→ **Directions for this task**
In the entries that follow, the line with "left hip: (635, 515)" opens the range and the line with "left shoulder: (78, 38)" closes it; repeat that range exactly, both lines included.

→ **Pose landmark coordinates**
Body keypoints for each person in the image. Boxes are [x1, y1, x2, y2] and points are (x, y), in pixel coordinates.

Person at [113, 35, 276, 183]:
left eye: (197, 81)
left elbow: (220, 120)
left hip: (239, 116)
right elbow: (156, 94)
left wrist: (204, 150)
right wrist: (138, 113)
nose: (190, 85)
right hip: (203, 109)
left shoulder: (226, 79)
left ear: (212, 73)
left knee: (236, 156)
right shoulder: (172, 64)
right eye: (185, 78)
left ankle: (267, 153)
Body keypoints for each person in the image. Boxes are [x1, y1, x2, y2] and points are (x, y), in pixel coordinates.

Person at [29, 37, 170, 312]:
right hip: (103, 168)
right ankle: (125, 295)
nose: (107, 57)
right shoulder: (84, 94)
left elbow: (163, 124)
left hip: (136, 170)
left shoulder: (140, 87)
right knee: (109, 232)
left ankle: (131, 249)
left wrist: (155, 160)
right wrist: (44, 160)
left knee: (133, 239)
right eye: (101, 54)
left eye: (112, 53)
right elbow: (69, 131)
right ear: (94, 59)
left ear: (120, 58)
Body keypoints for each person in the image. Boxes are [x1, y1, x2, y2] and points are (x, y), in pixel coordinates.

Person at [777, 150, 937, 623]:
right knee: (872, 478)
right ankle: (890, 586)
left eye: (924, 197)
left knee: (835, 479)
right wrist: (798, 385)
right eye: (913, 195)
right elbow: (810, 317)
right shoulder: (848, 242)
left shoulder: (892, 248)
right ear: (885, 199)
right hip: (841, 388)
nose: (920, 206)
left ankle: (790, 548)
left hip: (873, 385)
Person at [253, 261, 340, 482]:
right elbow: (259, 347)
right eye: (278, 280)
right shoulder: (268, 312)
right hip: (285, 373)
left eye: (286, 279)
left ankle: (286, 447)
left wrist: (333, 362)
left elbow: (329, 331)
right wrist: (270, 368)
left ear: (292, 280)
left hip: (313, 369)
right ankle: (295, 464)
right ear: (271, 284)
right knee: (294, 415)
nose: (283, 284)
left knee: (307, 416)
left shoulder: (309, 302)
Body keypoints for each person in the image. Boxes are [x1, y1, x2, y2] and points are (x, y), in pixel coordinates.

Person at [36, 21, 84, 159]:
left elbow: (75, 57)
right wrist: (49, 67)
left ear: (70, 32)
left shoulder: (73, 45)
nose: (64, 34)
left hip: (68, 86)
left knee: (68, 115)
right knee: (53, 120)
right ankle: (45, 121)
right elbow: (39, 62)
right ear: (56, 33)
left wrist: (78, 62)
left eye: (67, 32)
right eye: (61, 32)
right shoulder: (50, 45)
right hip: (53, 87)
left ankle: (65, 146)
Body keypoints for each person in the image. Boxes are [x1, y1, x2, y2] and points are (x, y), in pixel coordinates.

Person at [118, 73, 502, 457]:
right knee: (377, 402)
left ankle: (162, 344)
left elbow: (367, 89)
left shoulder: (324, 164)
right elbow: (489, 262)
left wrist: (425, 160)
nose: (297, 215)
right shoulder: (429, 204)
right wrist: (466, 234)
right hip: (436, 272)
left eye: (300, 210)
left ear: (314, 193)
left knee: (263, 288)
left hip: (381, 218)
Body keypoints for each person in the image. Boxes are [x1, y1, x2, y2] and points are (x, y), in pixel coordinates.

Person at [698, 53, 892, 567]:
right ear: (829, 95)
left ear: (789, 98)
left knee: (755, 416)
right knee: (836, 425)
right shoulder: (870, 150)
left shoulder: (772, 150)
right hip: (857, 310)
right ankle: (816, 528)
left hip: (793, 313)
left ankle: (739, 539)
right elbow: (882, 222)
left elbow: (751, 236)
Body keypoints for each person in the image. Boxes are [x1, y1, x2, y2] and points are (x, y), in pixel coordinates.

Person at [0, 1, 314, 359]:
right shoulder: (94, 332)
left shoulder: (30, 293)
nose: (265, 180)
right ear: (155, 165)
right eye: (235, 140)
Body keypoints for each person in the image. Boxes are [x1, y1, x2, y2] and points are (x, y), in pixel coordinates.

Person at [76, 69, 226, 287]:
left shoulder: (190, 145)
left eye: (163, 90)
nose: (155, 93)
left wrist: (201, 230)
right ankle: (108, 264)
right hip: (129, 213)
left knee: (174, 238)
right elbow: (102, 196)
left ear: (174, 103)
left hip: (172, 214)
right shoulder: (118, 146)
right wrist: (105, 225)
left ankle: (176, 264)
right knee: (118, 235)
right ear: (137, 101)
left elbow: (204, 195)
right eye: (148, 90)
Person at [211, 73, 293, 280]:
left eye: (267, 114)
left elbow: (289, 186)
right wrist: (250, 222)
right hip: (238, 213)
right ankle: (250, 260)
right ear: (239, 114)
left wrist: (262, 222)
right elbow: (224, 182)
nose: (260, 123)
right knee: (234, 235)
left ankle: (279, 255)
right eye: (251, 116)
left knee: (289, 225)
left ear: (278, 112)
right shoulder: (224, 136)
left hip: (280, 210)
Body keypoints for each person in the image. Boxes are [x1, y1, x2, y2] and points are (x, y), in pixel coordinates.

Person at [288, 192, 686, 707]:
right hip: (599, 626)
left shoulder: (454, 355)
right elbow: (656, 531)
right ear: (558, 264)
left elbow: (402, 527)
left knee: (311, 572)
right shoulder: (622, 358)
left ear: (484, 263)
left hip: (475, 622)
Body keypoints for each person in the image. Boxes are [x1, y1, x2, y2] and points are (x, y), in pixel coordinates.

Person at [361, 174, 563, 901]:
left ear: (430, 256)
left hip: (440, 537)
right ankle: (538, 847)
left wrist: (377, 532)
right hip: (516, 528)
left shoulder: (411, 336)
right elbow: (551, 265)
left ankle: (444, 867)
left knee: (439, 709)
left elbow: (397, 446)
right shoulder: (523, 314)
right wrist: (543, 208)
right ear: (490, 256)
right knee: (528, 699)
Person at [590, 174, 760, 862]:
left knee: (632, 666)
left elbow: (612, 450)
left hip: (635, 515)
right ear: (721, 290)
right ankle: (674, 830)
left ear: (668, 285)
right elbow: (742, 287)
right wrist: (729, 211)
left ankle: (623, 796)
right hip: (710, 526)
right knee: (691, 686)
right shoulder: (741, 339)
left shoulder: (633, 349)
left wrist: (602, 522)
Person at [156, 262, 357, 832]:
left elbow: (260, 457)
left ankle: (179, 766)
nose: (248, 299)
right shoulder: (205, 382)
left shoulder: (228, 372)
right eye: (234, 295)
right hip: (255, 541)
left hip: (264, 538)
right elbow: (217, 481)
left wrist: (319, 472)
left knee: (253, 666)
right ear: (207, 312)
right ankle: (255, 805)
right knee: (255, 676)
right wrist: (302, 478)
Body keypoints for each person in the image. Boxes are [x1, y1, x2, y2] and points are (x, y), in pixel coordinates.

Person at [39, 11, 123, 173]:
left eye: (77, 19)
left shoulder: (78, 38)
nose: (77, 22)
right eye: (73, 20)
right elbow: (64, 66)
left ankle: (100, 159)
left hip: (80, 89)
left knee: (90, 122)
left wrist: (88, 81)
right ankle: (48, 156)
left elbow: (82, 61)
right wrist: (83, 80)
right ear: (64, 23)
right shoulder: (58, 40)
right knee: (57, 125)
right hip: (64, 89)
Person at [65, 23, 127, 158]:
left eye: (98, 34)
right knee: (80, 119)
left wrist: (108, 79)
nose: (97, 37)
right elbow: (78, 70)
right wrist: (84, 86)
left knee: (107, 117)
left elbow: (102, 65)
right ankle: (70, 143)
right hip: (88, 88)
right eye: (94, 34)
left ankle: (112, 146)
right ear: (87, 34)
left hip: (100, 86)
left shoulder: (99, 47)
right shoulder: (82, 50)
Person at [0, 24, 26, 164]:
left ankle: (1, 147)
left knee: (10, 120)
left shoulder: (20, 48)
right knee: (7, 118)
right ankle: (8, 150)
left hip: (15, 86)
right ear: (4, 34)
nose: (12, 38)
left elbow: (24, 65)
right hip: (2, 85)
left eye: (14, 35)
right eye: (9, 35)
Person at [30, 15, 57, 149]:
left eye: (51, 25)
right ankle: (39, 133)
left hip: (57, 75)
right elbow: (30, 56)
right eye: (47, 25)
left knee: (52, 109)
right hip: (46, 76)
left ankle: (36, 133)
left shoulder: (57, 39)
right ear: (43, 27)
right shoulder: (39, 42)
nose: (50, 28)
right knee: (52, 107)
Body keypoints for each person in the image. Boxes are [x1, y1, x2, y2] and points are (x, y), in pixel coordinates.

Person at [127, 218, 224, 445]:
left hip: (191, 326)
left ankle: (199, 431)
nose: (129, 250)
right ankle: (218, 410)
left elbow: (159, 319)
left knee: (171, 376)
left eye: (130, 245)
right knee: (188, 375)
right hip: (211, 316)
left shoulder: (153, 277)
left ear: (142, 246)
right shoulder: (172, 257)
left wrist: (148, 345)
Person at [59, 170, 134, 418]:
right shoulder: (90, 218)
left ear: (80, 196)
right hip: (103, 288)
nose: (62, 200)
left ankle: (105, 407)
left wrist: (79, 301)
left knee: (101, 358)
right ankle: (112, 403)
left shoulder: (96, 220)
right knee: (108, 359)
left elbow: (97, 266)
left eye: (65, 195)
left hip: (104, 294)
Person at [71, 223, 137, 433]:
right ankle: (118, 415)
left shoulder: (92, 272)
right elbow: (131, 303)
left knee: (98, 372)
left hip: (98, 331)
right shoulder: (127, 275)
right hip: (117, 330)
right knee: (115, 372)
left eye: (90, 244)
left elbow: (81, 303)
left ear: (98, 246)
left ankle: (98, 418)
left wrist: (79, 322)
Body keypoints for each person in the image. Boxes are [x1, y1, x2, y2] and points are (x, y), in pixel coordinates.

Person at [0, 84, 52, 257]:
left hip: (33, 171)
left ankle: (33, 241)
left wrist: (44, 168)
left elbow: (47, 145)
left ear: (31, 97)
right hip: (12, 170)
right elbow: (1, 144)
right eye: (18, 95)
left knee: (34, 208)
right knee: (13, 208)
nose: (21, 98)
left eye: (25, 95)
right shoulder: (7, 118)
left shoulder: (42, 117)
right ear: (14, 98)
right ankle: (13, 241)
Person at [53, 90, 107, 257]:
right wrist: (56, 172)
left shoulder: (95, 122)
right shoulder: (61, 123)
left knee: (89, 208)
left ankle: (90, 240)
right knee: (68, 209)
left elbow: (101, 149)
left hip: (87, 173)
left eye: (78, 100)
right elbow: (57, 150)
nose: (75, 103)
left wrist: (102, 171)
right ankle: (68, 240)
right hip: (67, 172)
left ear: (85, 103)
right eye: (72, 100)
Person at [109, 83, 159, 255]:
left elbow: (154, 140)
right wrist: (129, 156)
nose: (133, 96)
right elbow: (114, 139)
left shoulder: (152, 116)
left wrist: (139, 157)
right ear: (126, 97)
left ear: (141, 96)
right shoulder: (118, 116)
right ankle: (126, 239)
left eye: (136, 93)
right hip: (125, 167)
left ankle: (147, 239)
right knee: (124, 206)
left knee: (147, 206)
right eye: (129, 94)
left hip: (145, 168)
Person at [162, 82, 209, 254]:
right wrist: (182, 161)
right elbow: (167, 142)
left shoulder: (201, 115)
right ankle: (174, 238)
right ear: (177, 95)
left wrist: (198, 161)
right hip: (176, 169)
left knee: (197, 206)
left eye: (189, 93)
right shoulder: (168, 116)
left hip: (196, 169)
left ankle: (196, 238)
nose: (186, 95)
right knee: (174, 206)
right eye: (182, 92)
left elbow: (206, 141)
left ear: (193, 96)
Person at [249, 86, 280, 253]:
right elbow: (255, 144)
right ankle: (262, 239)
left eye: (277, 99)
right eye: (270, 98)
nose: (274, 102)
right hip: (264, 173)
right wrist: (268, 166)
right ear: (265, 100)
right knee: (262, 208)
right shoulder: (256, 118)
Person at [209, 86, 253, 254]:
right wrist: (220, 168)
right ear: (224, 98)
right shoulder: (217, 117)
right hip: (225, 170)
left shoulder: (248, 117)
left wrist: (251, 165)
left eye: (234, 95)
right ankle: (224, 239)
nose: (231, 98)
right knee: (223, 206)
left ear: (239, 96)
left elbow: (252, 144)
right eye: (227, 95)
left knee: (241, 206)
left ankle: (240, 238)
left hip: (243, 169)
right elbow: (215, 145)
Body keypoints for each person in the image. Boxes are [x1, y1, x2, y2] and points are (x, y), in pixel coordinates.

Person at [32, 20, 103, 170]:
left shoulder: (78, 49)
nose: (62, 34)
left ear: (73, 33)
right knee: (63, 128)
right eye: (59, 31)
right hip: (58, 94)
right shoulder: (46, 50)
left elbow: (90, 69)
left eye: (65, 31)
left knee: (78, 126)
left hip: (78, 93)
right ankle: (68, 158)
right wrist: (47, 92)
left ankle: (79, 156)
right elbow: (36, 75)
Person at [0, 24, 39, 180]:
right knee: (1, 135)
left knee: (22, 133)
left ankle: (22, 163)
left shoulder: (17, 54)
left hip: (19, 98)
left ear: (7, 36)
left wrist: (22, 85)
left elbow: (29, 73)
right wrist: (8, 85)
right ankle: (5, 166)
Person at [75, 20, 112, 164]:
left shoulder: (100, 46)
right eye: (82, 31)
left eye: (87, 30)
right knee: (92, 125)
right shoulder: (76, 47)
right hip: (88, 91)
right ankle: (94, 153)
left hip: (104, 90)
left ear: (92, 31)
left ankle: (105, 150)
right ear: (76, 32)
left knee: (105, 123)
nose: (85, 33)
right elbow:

→ **Expected answer**
left hip: (635, 515)
right ear: (721, 290)
right ankle: (674, 830)
left ear: (668, 285)
right elbow: (742, 287)
right wrist: (729, 211)
left ankle: (623, 796)
right hip: (710, 526)
right knee: (691, 686)
right shoulder: (741, 339)
left shoulder: (633, 349)
left wrist: (602, 522)
Person at [156, 262, 357, 832]:
left elbow: (260, 457)
left ankle: (179, 766)
nose: (248, 299)
right shoulder: (205, 382)
left shoulder: (228, 372)
right eye: (234, 295)
right hip: (255, 541)
left hip: (264, 538)
right elbow: (217, 481)
left wrist: (319, 472)
left knee: (253, 666)
right ear: (207, 312)
right ankle: (255, 805)
right knee: (255, 676)
right wrist: (302, 478)
Body keypoints for each person in the image. Boxes are [x1, y1, x2, y2] and points are (x, y), in pixel coordinates.

Person at [39, 11, 123, 173]:
left eye: (77, 19)
left shoulder: (78, 38)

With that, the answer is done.